**WHAT IS REQUIRED:** Make an exact copy of every entry below, with the pictures left out.

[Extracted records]
-=-=-=-=-

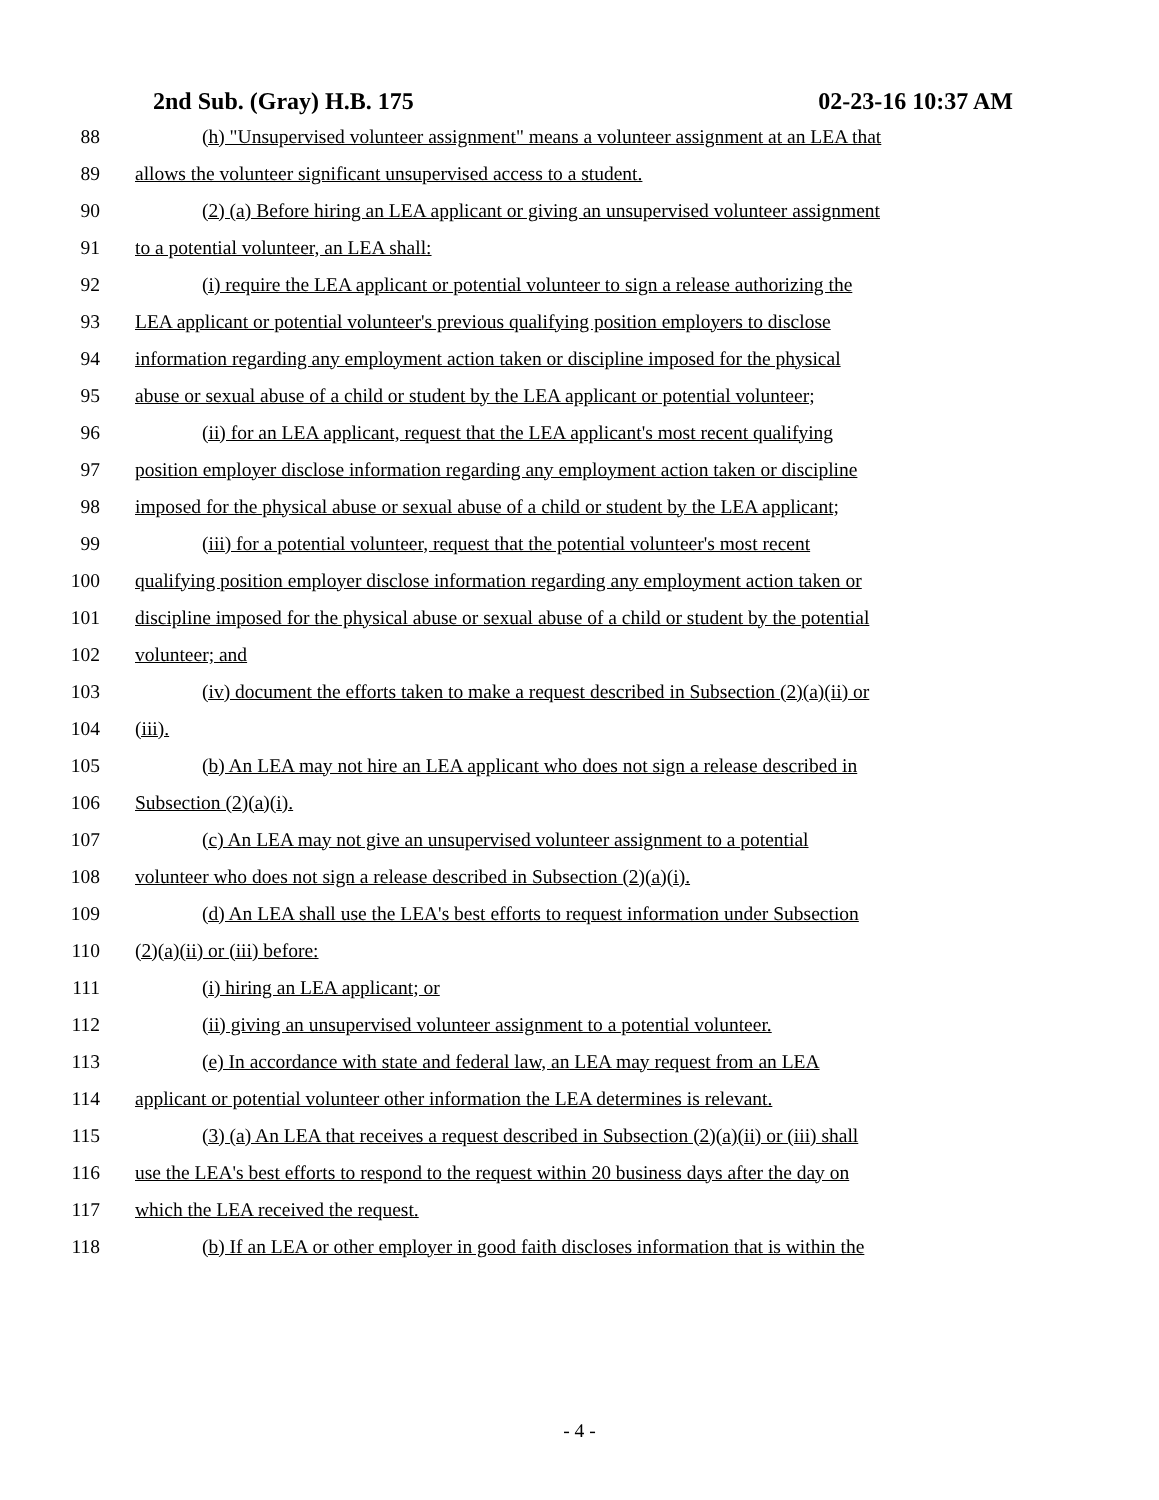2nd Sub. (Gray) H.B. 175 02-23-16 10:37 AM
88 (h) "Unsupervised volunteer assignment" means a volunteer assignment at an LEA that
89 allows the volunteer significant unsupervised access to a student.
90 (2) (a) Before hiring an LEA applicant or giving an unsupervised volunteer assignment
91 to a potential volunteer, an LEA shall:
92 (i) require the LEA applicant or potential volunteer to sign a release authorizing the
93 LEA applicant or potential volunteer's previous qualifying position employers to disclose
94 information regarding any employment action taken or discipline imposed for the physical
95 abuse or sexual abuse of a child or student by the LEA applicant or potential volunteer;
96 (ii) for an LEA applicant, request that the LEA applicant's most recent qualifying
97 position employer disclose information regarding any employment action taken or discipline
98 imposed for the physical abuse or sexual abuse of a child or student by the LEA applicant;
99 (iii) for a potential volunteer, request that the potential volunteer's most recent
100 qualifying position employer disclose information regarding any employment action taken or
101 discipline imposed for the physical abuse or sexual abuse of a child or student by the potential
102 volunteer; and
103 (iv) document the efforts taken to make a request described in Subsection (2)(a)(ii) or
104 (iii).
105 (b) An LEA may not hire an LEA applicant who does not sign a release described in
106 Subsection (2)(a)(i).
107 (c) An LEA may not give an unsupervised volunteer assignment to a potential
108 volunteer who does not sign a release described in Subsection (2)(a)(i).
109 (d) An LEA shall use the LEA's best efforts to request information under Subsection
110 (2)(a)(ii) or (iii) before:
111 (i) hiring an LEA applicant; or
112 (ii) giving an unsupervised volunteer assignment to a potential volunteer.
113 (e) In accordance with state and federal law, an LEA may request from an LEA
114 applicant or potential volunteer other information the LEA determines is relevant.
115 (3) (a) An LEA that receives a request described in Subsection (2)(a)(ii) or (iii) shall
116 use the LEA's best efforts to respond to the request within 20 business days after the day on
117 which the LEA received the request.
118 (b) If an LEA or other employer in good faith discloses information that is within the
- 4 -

-=-=-=-=-

**RESPONSE TO THIS TASK:**
2nd Sub. (Gray) H.B. 175 02-23-16 10:37 AM
88 (h) "Unsupervised volunteer assignment" means a volunteer assignment at an LEA that
89 allows the volunteer significant unsupervised access to a student.
90 (2) (a) Before hiring an LEA applicant or giving an unsupervised volunteer assignment
91 to a potential volunteer, an LEA shall:
92 (i) require the LEA applicant or potential volunteer to sign a release authorizing the
93 LEA applicant or potential volunteer's previous qualifying position employers to disclose
94 information regarding any employment action taken or discipline imposed for the physical
95 abuse or sexual abuse of a child or student by the LEA applicant or potential volunteer;
96 (ii) for an LEA applicant, request that the LEA applicant's most recent qualifying
97 position employer disclose information regarding any employment action taken or discipline
98 imposed for the physical abuse or sexual abuse of a child or student by the LEA applicant;
99 (iii) for a potential volunteer, request that the potential volunteer's most recent
100 qualifying position employer disclose information regarding any employment action taken or
101 discipline imposed for the physical abuse or sexual abuse of a child or student by the potential
102 volunteer; and
103 (iv) document the efforts taken to make a request described in Subsection (2)(a)(ii) or
104 (iii).
105 (b) An LEA may not hire an LEA applicant who does not sign a release described in
106 Subsection (2)(a)(i).
107 (c) An LEA may not give an unsupervised volunteer assignment to a potential
108 volunteer who does not sign a release described in Subsection (2)(a)(i).
109 (d) An LEA shall use the LEA's best efforts to request information under Subsection
110 (2)(a)(ii) or (iii) before:
111 (i) hiring an LEA applicant; or
112 (ii) giving an unsupervised volunteer assignment to a potential volunteer.
113 (e) In accordance with state and federal law, an LEA may request from an LEA
114 applicant or potential volunteer other information the LEA determines is relevant.
115 (3) (a) An LEA that receives a request described in Subsection (2)(a)(ii) or (iii) shall
116 use the LEA's best efforts to respond to the request within 20 business days after the day on
117 which the LEA received the request.
118 (b) If an LEA or other employer in good faith discloses information that is within the
- 4 -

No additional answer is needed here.